• [Extrait à examiner]

LMADO s’entretient avec Leila Khaled, icône palestinienne et responsable du Département des réfugiés et du droit au retour au sein du Front populaire de libération de la Palestine (FPLP).
Frank Barat, pour LMADO : Comment allez-vous, Leila ? Que faites-vous actuellement à Amman ?
Leila Khaled : Je vais bien tant que je fais partie de la lutte pour la liberté, pour notre droit au retour et pour un État indépendant avec Jérusalem comme capitale. Je sais que cela ne se fera pas dans un futur proche, mais je me bats quand même. Ici, à Amman, je suis la responsable du Département des réfugiés et du droit au retour au sein du Front populaire de libération de la Palestine (FPLP).
LMADO : Vous êtes une réfugiée palestinienne, l’une parmi six millions. Pensez-vous toujours que vous retournerez un jour ? Et que faites-vous des conditions des réfugiés palestiniens au Liban, à qui on refuse leurs droits les plus élémentaires et qu’on critique pourtant parce qu’ils essaient d’améliorer leur existence au Liban, du fait que cela pourrait affecter leur droit au retour en Palestine ?
Leila Khaled : Les Palestiniens ont été répartis dans différents pays. Chaque pays a eu un impact sur les gens qui y vivent. Ceux du Liban, dans les années 1970 et 1980, jusqu’en 1982, étaient ceux qui contribuaient le plus à la lutte armée, qui contribuaient à défendre la révolution. Israël attaquait et envahissait sans cesse, et a également occupé certaines parties du pays. Après 1982, la principale mission des Palestiniens a été d’obtenir leurs droits, leurs droits civiques et sociaux, dont ils sont privés, au Liban. Cela les mettra en mesure d’être impliqués dans la lutte pour le droit au retour. Les Palestiniens en général considèrent le droit au retour comme un concept et une culture. Chaque Palestinien vous dira qu’il se bat pour ses droits sociaux et ses droits civiques, mais cela veut dire qu’il se prépare à son propre retour. Les deux sont inséparables.
Leila Khaled : Cette dernière décennie, la question des réfugiés, dans les négociations, est devenue de plus en plus démodée, c’est quelque chose qui n’est plus un droit inaliénable, mais qui reste toutefois négociable. La même chose vaut pour la dernière fournée, les « négociations Kerry ». Que faites-vous de cela ? Et que pensez-vous qu’il va se produire après le 29 avril, quand les négociations seront censées prendre fin ?

• [Consigne A] Restituez telles quelles toutes les lignes de la liste ci-dessous, sans en modifier une seule.

• [Données fournies]
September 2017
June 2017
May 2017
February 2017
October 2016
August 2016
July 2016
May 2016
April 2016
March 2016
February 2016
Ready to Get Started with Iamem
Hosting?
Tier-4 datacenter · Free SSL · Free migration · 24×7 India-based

• [Consigne B] Rédigez la suite de l'entretien avec Leila Khaled, à partir de la dernière phrase affichée.

• [Résultat A]
September 2017
June 2017
May 2017
February 2017
October 2016
August 2016
July 2016
May 2016
April 2016
March 2016
February 2016
Ready to Get Started with Iamem
Hosting?
Tier-4 datacenter · Free SSL · Free migration · 24×7 India-based

• [Résultat B]
Leila Khaled: Le FPLP et moi-même, personnellement, sommes opposés aux négociations depuis 1991. Le problème, c’est que les deux parties sont cramponnées à leurs fusils. Les Israéliens pensent que la Palestine est le pays des Juifs du monde entier. Les Palestiniens sont sûrs que le pays leur appartient et qu’ils ont été forcés de le quitter en 1947/1948.
Quand ce conflit passe d’un stade au suivant, les deux camps sont considérés tout autant dans leur droit mais le fait c’est que nous, nous ne sommes pas considérés de la sorte (ce n’est qu’une illusion). La direction a choisi d’aller pour les accords d’Oslo, pensant que ce serait un pas en avant pour réaliser les principaux droits des Palestiniens. Certaines personnes l’ont cru mais elles ont découvert, après vingt ans, que c’était une absurdité. Cela a amené une catastrophe sur nous.
Il y a plus de colonies que jamais, deux fois plus qu’avant Oslo, le nombre de colons a doublé, ils ont confisqué plus de terres encore et, bien sûr, ils ont construit le Mur. Le mur de l’apartheid. Israël est un État d’apartheid. Ces négociations, ici, sont censées aider Israël et non les Palestiniens. Nous avons déjà vu de près ce qu’Israël entend par négocier, Israël ne respecte jamais ses promesses, ses obligations, et poursuit tout simplement son projet, qui est de faire un enfer des vies palestiniennes.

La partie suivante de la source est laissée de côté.